Kewajiban Menegakkan Khilafah dalam Pandangan 4 Madzab


A. Pengertian Khilafah

Menurut Wahbah az-Zuhaili, ‘Khilafah, Imamah Kubra dan Imarah al-Mu’minin merupakan istilah-istilah yang sinonim dengan makna yang sama.’ (Az-Zuhaili, Al-Fiqh al-Islâmi wa Adillatuhu, 9/881).

Menurut Dr. Mahmud al-Khalidi (1983), ‘Khilafah adalah kepemimpinan umum atas seluruh kaum Muslim di dunia untuk menerapkan syariah & mengemban dakwah Islam ke seluruh penjuru dunia.’ (Qawâ’id Nizhâm al-Hukm fî al-Islâm, hlm. 226).

Karena merupakan istilah Islam, Khilafah adalah bagian dari ajaran Islam sebagaimana shalat, puasa, zakat, haji, dan lainnya. Apalagi menegakkan Khilafah adalah wajib menurut syariah Islam.

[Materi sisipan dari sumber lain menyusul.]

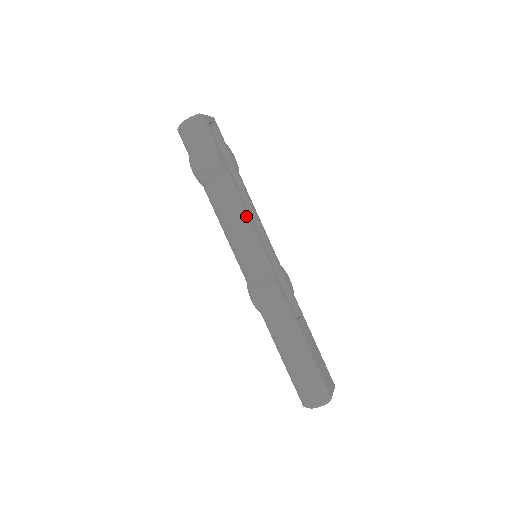
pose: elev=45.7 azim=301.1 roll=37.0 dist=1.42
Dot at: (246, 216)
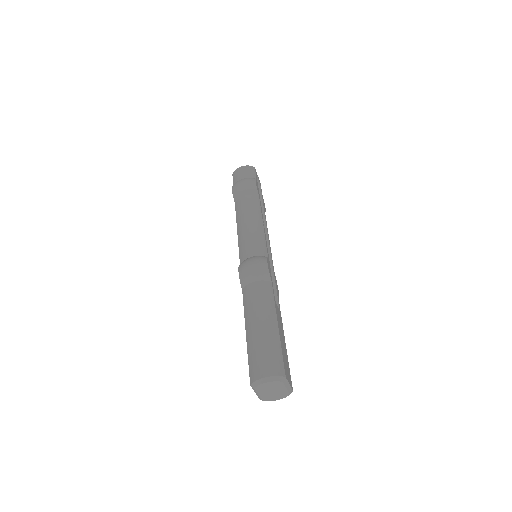
Dot at: (260, 219)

Wajib itu terbagi menjadi 2 macam yaitu wajib syar’i dan wajib aqli. Wajib syar’i  adalah kewajiban yang jika tidak dilaksanakan maka akan berdosa. Menegakkan Khilafah adalah wajib syar’i sebagaimana shalat, puasa, zakat, haji, dakwah, jihad dan lainnya. Sedangkan wajib aqli adalah kewajiban yang jika tidak dikerjakan akan menghasilkan sesuatu yang salah tapi tidak berdosa. Misalnya 2+2 = 4. Wajib dijawab 4. Jika dijawab 6 maka salah tapi tidak berdosa.

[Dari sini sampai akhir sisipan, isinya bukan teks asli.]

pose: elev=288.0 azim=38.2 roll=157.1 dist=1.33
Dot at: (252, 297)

Khilafah merupakan ‘tâj al-furûd (mahkota kewajiban)’. Pasalnya, tanpa Khilafah—sebagaimana saat ini—sebagian besar syariah Islam di bidang pendidikan, ekonomi, sosial, pemerintahan, politik, politik luar negeri, hukum/peradilan, dan lain sebagainya akan terabaikan.

B. Dalil-Dalil tentang Wajibnya Khilafah

Sebagai  sebuah kewajiban dalam Islam, Khilafah didasarkan sejumlah dalil syariah. Sebagaimana jumhur ulama, khususnya ulama Ahlussunnah wal jamaah, menyepakati empat dalil syariah yakni: (1) Al-Quran; (2) As-Sunnah; (3) Ijmak Sahabat; (4) Qiyas Syar’iyyah.

Imam Syafii menyatakan bahwa Seseorang tidak boleh menyatakan selama-lamanya suatu perkara itu halal dan haram kecuali didasarkan pada ilmu. Ilmu yang dimaksud adalah informasi dari AlQuran, as-Sunnah, Ijmak atau Qiyas.’ (Asy-Syafii, Ar-Risâlah, hlm. 39).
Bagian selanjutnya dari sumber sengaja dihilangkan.